1. ## Mixtures Problem

Hey,
I could really use some help solving this mixtures problem. Normally I can just work it out but this one is a little bit different than most.

A solution of 90% alcohol is mixed with a solution of 30% alcohol that is smaller by 20 liters. After 15 liters of water evaporates from the solution, the alcohol content is 72%. How many liters of solution is in the final mixture.

Could really use help working out the method used to solve this type of problem

EDIT:
Solution 1: 90% Alcohol, Volume x
Solution 2: 30% Alcohol, Volume x-20
Total Solution: 72% Alcohol, Volume x+x-20-15 OR 2x-35
This is all the information given. I need to determine that volume in liters of the total solution.

2. ## Re: Mixtures Problem

Originally Posted by asdewq
Hey,
I could really use some help solving this mixtures problem. Normally I can just work it out but this one is a little bit different than most.

A solution of 90% alcohol is mixed with a solution of 30% alcohol that is smaller by 20 liters. After 15 liters of water evaporates from the solution, the alcohol content is 72%. How many liters of solution is in the final mixture.

Could really use help working out the method used to solve this type of problem
Hi asdewq!

Suppose we call the volume of the first solution x (in liters).
Then this solution contains 90% x = 0.9x liters of alcohol.

Can you say what the volume of the 2nd solution is?
And how much alcohol it contains?

3. ## Re: Mixtures Problem

That is exactly the problem, the only given is that it is 20 liters smaller than the first solution. It contains 30% alcohol

Edit: Basically my givens are
Solution 1: 90% alcohol, volume x
Solution 2: 30% alcohol, volume x-20
Final Solution: 72% alcohol, volume x+x-20-15 (2x-35)

4. ## Re: Mixtures Problem

Well, if the first solution contains x liters, then the second solution contains (x-20) liters.
That is 20 liters less than the unknown amount of the first solution.

How much liters of alcohol would that make?

5. ## Re: Mixtures Problem

Originally Posted by asdewq
Edit: Basically my givens are
Solution 1: 90% alcohol, volume x
Solution 2: 30% alcohol, volume x-20
Final Solution: 72% alcohol, volume x+x-20-15 (2x-35)
Exactly!

Now how much liters of alcohol is in each solution?

6. ## Re: Mixtures Problem

x + x - 20, - 15 or 2x-35
However, that does not give me a number of liters in the final solution.

Working it out through trial and error is simple if tedious.
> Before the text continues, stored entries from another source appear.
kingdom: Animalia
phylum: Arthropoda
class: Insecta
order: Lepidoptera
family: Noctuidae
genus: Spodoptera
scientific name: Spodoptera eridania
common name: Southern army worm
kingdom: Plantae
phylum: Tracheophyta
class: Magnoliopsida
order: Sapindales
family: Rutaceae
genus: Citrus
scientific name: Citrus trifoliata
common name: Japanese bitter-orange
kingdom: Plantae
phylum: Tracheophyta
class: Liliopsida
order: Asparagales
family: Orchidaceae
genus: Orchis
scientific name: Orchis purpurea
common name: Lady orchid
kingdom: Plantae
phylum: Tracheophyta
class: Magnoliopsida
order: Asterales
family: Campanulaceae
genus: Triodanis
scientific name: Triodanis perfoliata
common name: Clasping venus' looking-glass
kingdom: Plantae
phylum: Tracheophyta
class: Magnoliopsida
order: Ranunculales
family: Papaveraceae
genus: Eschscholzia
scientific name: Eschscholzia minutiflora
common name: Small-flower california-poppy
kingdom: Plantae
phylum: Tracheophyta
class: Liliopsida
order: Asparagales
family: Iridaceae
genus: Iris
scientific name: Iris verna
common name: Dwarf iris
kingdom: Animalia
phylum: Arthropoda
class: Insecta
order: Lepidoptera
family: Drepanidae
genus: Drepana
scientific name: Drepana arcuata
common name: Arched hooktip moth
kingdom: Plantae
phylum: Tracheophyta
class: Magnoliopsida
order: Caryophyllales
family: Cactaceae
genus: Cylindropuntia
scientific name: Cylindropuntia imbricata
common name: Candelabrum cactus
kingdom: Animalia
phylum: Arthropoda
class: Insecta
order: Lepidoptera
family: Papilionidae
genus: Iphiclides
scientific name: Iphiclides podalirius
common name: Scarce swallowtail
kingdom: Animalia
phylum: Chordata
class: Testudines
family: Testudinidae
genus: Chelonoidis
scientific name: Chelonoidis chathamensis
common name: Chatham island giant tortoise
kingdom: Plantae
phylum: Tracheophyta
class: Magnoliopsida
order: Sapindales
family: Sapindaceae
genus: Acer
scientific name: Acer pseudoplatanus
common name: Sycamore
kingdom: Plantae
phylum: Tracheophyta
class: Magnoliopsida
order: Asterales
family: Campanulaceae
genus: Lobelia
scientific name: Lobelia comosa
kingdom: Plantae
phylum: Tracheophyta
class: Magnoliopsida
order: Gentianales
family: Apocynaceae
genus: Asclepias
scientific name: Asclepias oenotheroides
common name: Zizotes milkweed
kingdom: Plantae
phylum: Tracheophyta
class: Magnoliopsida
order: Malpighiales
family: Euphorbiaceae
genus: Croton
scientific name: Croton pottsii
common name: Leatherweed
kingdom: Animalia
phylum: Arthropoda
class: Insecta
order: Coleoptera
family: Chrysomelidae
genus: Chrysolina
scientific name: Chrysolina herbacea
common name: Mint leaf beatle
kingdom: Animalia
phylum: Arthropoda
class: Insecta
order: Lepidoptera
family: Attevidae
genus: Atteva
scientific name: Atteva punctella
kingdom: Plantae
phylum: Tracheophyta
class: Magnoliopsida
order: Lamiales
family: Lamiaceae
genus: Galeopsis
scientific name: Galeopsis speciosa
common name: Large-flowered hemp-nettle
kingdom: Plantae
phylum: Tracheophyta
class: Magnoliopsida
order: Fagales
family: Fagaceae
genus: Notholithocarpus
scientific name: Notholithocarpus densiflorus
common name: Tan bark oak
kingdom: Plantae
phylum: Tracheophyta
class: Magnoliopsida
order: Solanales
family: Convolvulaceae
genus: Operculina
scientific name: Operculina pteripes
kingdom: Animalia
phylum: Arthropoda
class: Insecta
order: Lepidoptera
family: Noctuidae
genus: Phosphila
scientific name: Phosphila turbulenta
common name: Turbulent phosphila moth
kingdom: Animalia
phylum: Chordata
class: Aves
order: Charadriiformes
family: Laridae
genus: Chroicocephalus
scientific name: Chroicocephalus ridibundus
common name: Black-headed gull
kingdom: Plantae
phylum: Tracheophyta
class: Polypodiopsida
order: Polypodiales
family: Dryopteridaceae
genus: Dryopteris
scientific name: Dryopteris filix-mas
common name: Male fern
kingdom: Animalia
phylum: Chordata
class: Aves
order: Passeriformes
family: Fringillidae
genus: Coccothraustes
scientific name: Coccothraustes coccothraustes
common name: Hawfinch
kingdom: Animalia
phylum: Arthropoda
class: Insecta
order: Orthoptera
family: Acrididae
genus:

I just need to find a way to do it algebraically so when faced with similar questions I don't have to waste all that time

Edit: If you are asking however, how many liters are given for each solution, then that is exactly the question I am supposed to solve. None are given

7. ## Re: Mixtures Problem

Hello, asdewq!

This is a tricky one . . .

A solution of 90% alcohol is mixed with a solution of 30% alcohol that is smaller by 20 liters.
After 15 liters of water evaporates from the solution, the alcohol content is 72%.
How many liters of solution is in the final mixture?
We will consider the amount of water at each stage.

Let $\displaystyle x$ = liters of the 90% alcohol solution.
This contains $\displaystyle 0.1x$ liters of water.

Let $\displaystyle x-20$ = liters of the 30% alcohol solution.
This contains $\displaystyle 0.7(x-20)$ liters of water.

Then 15 liters of water is removed.
The mixture contains: $\displaystyle 0.1x + 0.7(x-20) - 15 \:=\:0.8x - 29$ liters of water. .[1]

The final mixture contains: $\displaystyle x + (x-20) - 15 \:=\:2x-35$ liters .(a)
. . which is 28% water.
The mixture contains: $\displaystyle 0.28(2x-35) \:=\:0.56x-9.8$ liters of water. .[2]

We just described the final amount of water in two ways.

There is our equation! . . . .$\displaystyle 0.8x - 29 \:=\:0.56x - 9,8$

Solve for $\displaystyle x\!:\;x \,=\,80$

Substitute into (a): .$\displaystyle 2(80) - 35 \:=\:125$ liters.